The research team led by Hong Do-gwan at the Korea Electrotechnology Research Institute (KERI) announced on the 27th that they developed the world's first "non-contact magnetic gear applied counter-rotation propeller" technology. This technology aims to improve the efficiency of electric propulsion systems for vessels, focusing on reducing energy consumption while increasing thrust compared to conventional propellers.
The counter-rotation propeller operates with two propellers rotating in opposite directions, one at the front and the other at the back. The front propeller generates rotational energy that the rear propeller converts back into thrust, achieving more than 10% efficiency compared to existing single propellers. However, the conventional method using mechanical gears has disadvantages, such as significant heat, noise, and vibrations due to friction, as well as complicated maintenance.
In response, the research team applied the non-contact magnetic gear developed in 2022 to the counter-rotation propeller. The non-contact magnetic gear transmits power without friction by utilizing the pushing and pulling force between the north and south poles of magnets, marking a world-first development by the research team.
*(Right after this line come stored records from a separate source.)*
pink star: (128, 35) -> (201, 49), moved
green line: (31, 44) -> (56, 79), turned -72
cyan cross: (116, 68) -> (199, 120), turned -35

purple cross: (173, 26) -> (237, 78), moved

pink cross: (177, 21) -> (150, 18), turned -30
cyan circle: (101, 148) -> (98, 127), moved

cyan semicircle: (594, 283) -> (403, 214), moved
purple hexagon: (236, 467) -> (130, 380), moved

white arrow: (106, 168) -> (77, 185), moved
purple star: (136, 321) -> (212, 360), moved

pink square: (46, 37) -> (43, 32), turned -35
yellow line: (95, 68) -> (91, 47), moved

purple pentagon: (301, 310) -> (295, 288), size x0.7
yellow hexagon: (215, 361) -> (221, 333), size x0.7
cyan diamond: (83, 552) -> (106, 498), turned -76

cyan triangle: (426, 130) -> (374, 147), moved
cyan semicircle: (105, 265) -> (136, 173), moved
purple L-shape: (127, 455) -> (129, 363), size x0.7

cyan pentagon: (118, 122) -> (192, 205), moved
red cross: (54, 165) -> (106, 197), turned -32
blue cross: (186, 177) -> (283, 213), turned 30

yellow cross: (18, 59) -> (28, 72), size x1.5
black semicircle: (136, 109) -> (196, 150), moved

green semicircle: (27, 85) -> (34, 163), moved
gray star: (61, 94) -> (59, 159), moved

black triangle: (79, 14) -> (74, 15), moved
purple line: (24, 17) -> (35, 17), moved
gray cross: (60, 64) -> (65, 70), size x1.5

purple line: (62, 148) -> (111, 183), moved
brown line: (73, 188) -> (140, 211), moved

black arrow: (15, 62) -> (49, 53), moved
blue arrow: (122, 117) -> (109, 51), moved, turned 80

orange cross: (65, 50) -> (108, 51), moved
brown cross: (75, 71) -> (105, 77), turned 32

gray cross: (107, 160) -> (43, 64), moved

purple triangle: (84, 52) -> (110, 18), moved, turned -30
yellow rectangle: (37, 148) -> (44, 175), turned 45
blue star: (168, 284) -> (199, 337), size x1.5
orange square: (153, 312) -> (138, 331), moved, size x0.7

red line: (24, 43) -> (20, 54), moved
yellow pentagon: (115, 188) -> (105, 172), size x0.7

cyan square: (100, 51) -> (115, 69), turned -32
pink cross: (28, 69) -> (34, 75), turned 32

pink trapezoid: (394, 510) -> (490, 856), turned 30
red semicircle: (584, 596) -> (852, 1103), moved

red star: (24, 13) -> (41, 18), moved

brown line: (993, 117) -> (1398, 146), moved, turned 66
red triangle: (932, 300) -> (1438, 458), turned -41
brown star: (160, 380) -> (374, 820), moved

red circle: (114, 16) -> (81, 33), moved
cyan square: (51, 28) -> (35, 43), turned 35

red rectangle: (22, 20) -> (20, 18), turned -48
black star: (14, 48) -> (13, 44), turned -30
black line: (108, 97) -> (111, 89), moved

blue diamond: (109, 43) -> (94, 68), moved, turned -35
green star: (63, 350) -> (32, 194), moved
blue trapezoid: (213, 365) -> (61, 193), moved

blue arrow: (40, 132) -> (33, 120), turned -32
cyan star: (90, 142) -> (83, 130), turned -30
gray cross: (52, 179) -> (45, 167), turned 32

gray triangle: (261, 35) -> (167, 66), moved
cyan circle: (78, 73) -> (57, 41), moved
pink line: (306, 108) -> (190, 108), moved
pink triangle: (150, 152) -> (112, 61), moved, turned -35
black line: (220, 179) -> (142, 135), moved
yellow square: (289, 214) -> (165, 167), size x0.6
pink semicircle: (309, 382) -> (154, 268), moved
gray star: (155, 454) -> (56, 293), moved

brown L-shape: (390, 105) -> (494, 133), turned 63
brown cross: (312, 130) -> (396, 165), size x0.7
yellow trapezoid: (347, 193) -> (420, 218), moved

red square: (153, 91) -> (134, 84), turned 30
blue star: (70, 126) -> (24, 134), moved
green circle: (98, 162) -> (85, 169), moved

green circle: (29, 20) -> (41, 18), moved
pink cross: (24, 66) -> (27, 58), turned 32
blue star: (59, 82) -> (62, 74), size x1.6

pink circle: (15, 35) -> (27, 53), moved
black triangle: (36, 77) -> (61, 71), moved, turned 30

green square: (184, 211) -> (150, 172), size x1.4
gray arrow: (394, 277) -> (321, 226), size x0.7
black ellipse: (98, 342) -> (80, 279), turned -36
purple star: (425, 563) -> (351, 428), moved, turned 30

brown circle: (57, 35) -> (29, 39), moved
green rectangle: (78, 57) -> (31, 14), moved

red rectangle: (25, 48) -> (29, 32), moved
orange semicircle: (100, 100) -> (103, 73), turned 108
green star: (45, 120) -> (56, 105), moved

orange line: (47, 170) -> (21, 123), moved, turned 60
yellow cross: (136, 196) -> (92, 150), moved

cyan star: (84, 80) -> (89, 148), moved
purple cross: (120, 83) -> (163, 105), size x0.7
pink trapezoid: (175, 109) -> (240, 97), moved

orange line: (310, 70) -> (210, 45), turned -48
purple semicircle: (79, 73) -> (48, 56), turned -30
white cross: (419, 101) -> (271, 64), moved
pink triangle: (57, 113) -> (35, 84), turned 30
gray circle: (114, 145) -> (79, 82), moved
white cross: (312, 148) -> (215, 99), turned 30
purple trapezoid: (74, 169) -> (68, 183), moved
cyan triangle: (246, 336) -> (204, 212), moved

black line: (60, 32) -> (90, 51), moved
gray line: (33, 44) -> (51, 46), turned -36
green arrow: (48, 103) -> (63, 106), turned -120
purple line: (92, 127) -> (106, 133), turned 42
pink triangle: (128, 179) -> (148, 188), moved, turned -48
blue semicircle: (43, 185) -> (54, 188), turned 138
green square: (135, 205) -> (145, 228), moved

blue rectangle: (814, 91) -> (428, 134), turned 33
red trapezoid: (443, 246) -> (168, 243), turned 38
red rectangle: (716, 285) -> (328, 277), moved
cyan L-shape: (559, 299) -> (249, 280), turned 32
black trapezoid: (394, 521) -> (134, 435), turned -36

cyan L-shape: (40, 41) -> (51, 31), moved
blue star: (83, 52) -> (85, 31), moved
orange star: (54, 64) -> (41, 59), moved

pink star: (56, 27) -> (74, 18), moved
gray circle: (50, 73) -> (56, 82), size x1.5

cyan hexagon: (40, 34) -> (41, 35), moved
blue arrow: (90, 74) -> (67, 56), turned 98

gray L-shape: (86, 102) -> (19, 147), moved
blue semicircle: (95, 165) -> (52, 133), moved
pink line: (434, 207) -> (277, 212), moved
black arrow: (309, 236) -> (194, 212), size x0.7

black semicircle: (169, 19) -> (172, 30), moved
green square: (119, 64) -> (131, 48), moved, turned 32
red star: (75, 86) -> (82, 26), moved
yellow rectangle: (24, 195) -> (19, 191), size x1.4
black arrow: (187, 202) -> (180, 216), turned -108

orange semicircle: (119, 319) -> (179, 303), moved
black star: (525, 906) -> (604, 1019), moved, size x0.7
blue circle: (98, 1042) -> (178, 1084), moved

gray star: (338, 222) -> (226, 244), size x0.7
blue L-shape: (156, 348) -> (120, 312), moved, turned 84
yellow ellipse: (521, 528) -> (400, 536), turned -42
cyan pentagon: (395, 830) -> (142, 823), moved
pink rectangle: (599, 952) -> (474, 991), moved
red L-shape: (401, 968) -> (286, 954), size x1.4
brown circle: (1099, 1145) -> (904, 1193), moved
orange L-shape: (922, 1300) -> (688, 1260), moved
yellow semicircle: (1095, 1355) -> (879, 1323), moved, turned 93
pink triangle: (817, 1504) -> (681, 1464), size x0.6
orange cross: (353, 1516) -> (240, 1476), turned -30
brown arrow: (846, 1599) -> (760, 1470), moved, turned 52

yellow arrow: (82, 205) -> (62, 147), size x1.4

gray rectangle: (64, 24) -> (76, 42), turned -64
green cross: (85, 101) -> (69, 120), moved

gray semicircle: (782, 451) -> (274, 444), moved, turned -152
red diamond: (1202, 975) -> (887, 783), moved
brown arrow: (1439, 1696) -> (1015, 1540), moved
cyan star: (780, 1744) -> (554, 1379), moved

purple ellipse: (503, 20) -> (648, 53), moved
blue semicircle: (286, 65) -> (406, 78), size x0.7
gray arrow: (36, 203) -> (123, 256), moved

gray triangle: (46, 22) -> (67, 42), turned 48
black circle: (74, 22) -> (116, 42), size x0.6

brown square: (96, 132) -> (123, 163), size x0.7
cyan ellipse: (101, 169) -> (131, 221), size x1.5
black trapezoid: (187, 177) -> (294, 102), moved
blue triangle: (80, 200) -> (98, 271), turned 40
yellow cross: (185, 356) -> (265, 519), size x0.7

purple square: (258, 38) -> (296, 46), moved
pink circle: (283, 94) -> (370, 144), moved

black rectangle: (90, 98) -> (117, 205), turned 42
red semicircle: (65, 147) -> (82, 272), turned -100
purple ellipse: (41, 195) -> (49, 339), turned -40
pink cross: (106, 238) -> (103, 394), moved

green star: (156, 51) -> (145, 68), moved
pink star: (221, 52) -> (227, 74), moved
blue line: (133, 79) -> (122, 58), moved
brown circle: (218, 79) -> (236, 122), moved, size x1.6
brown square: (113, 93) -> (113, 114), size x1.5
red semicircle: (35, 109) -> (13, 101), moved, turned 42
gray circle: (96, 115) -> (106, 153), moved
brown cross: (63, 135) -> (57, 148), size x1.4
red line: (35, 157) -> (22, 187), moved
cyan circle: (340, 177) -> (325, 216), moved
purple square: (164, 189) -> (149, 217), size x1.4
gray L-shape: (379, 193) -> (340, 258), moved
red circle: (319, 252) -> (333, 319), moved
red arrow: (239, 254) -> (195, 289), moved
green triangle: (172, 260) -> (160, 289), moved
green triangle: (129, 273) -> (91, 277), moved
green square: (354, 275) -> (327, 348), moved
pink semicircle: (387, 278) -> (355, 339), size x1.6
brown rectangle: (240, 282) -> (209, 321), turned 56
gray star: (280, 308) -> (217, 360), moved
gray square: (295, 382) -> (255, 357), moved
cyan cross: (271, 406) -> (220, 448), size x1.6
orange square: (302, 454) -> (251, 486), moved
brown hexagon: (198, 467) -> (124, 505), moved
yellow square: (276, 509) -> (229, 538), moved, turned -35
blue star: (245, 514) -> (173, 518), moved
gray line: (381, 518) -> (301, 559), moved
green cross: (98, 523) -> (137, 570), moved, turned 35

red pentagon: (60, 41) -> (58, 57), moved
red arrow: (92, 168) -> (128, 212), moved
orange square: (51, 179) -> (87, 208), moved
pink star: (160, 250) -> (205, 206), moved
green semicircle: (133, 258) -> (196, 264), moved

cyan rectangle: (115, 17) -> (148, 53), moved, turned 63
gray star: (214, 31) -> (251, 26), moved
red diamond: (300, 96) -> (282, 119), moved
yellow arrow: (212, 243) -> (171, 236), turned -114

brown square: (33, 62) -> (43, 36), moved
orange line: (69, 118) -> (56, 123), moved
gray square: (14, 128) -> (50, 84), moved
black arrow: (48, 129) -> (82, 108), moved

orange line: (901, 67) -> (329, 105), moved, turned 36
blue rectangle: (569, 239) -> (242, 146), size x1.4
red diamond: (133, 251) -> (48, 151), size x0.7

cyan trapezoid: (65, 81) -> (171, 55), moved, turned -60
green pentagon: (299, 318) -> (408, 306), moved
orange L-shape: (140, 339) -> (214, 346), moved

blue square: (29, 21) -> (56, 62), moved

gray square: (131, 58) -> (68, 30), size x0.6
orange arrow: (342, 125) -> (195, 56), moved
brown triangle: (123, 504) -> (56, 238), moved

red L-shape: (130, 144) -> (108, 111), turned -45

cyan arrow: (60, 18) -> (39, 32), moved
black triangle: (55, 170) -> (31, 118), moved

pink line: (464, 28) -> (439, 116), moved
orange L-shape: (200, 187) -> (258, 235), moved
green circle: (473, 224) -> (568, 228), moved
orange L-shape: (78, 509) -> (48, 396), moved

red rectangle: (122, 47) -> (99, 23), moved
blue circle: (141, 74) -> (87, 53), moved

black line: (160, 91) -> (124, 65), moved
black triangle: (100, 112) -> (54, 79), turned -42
The research team tested the non-contact magnetic gear applied counter-rotation propellers rated at 3 kW (kilowatts, 4 horsepower) and 10 kW (13.5 horsepower) on a small unmanned vessel. Recently, they declared that they achieved a level of output suitable for four adult passengers, reaching up to 50 kW. This technology can drive electric propulsion vessels up to 8 meters in size and could be used in future water taxis or electric boats for tourism.
Currently, the research team is aiming to achieve an output of over 100 kW and plans to realize a "direct current distribution electric vessel system" that can transport dozens of people by equipping three 100 kW units for marine mobility. KERI anticipates that this achievement can be applied not only to eco-friendly mobility but also to defense, automation industries, and plans to commercialize it through technology transfer to related corporations.
Hong Do-gwan remarked, "Based on diverse research experience and know-how, we minimized trial and error through various efforts, including the design of key components," adding that it will greatly change the landscape of eco-friendly maritime mobility with its high thrust efficiency, fuel cost savings, low noise, low vibration, and the advantage of a semi-permanent lifespan that requires no maintenance.